Stainfield St Andrews celebrates the rich heritage of this beautiful Queen Anne church, built on the site of an early12th century Benedictine nunnery, now medieval parkland in the Lincolnshire Limewoods.
The medieval settlement of Apley was a hamlet established by the late 11th century. After the foundation of Stainfield Priory in the mid 12th century the settlement was granted to the nunnery and managed as a monastic manor. Documentary references to a priest at Apley occur from the early 13th century onwards.
The population of the settlement, which remained low throughout the medieval period, declined after the Dissolution when 'Apley Grange' was granted, with the rest of the Stainfield Priory estate, to Sir Robert Tyrwhitt, who enclosed large areas of land for sheep pasture.

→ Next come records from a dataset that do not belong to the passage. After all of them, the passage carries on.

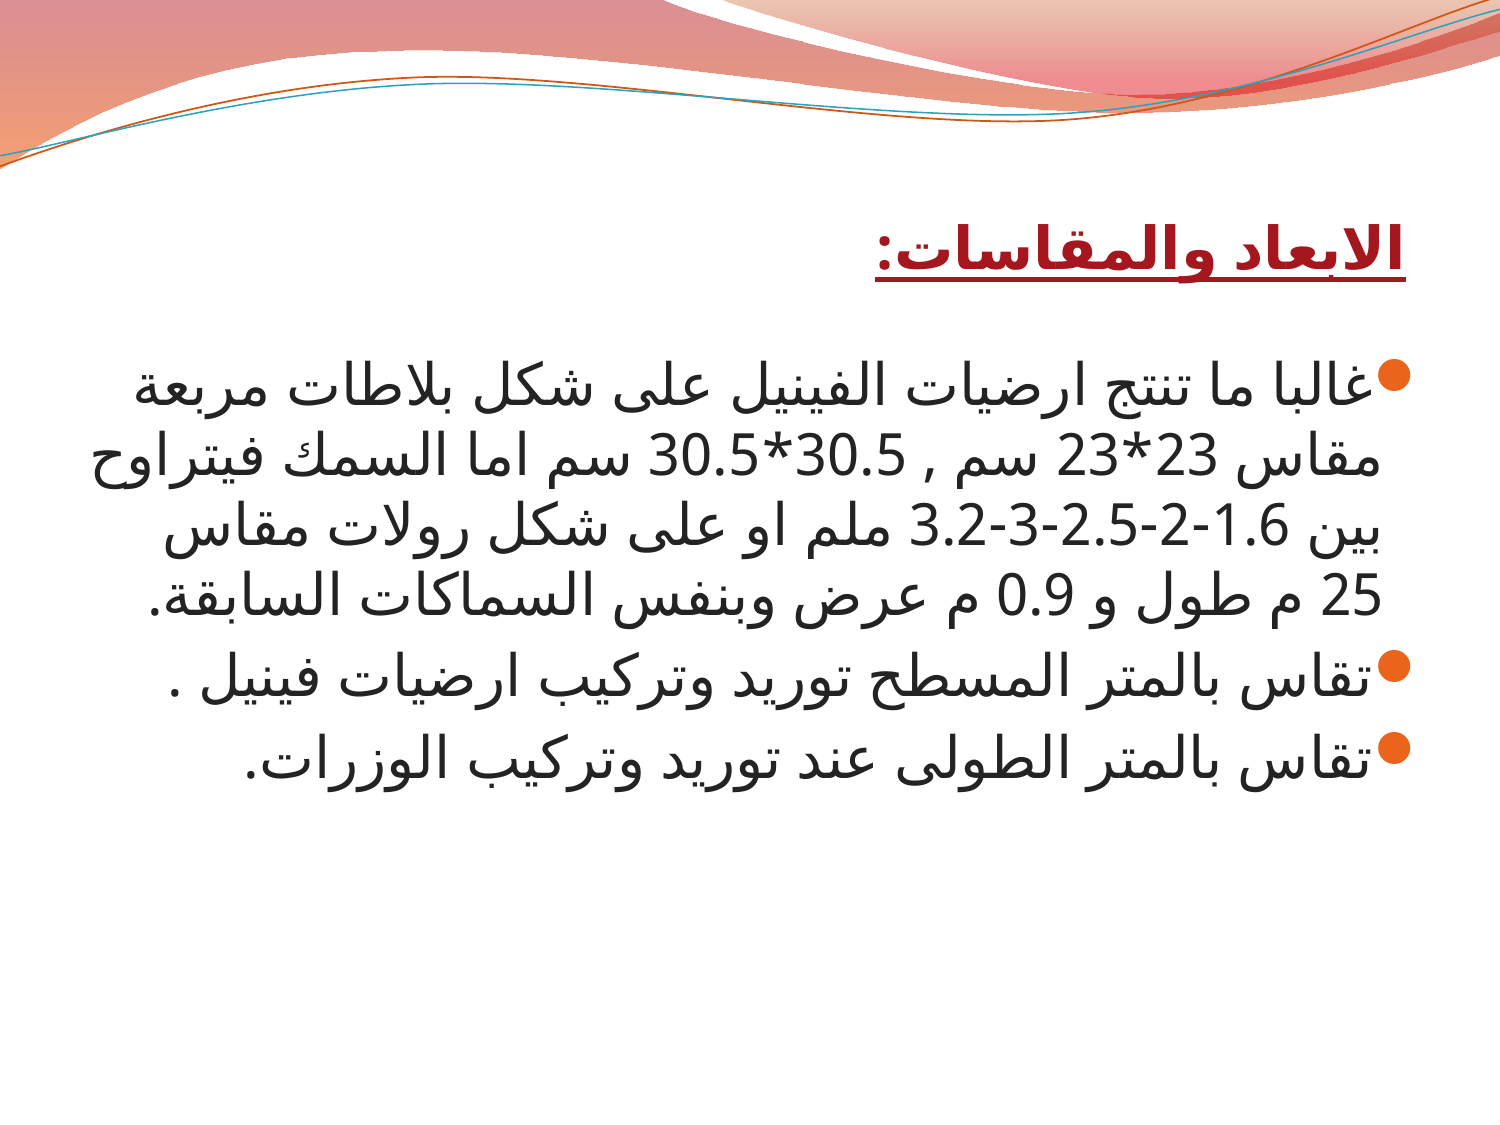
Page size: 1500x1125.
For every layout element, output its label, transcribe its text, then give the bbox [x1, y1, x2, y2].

list غالبا ما تنتج ارضيات الفينيل على شكل بلاطات مربعة مقاس 23*23 سم , 30.5*30.5 سم اما السمك فيتراوح بين 1.6-2-2.5-3-3.2 ملم او على شكل رولات مقاس 25 م طول و 0.9 م عرض وبنفس السماكات السابقة. تقاس بالمتر المسطح توريد وتركيب ارضيات فينيل . تقاس بالمتر الطولى عند توريد وتركيب الوزرات. [70, 339, 1444, 1067]
title الابعاد والمقاسات: [843, 140, 1407, 282]
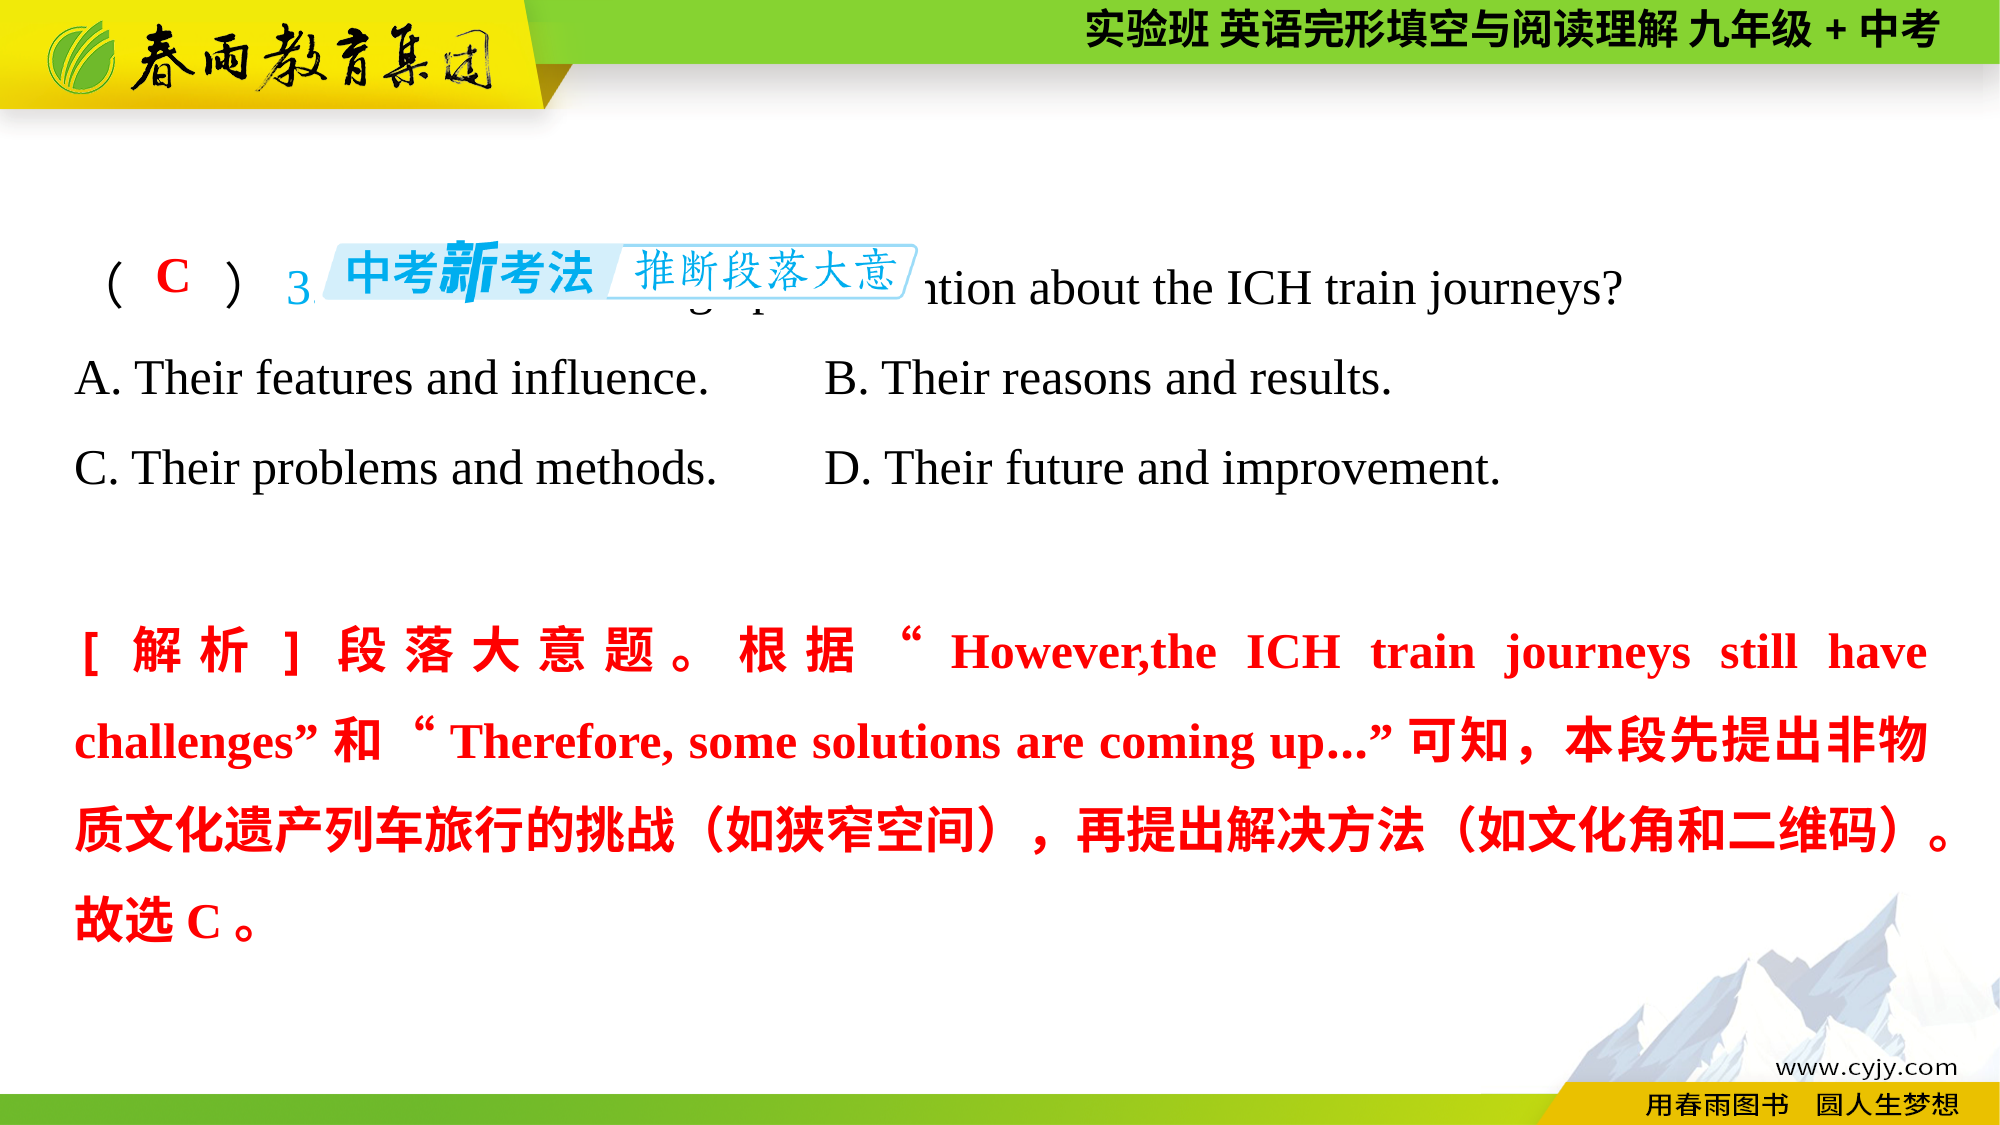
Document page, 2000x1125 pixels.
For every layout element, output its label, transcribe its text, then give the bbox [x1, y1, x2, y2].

text_box [解析]段落大意题。根据“However,the ICH train journeys still have challenges”和“Therefore, some solutions are coming up...”可知，本段先提出非物质文化遗产列车旅行的挑战（如狭窄空间），再提出解决方法（如文化角和二维码）。故选C。 [59, 596, 1944, 957]
list （ ）3. What does Paragraph 5 mention about the ICH train journeys? A. Their features and influence. B. Their reasons and results. C. Their problems and methods. D. Their future and improvement. [59, 216, 1944, 596]
picture [0, 0, 2000, 1125]
text_box C [140, 234, 207, 310]
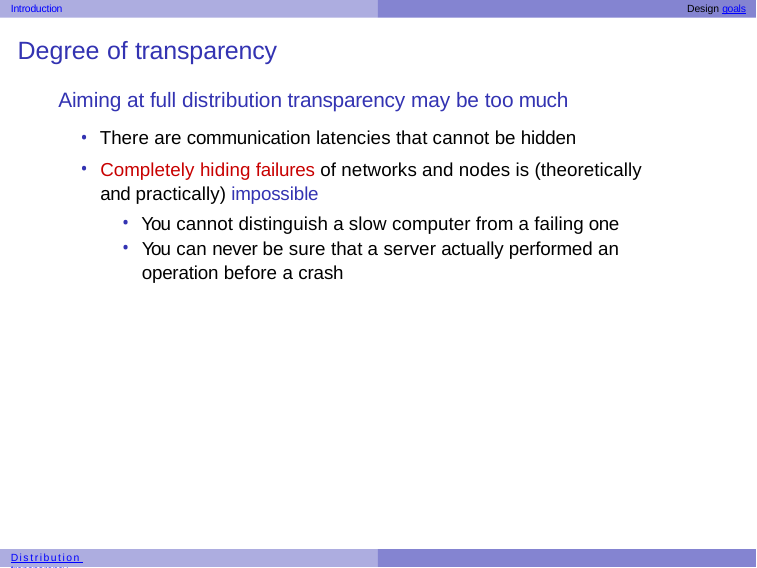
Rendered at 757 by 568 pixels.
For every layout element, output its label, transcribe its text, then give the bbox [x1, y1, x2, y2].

text_box Aiming at full distribution transparency may be too much There are communication latencies that cannot be hidden Completely hiding failures of networks and nodes is (theoretically and practically) impossible You cannot distinguish a slow computer from a failing one You can never be sure that a server actually performed an operation before a crash [54, 84, 701, 284]
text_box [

The remains of the medieval settlement of Apley and the surviving parts of its open fields are visible as earthworks with associated buried remains.
Only four marriages have been held in the church in living memory, the first featured on local TV in July 1992 and the latest was in February 2009.
The interior is kept in excellent condition, it has a small skeleton pulpit and a plain wooden lectern. The font, standing on a plain dark wooden plinth, is one of a small number of miniature replicas of the font of St Mary Magdalene, Oxford. Made in the late 19th century it has survived the years well apart from a cracked lid.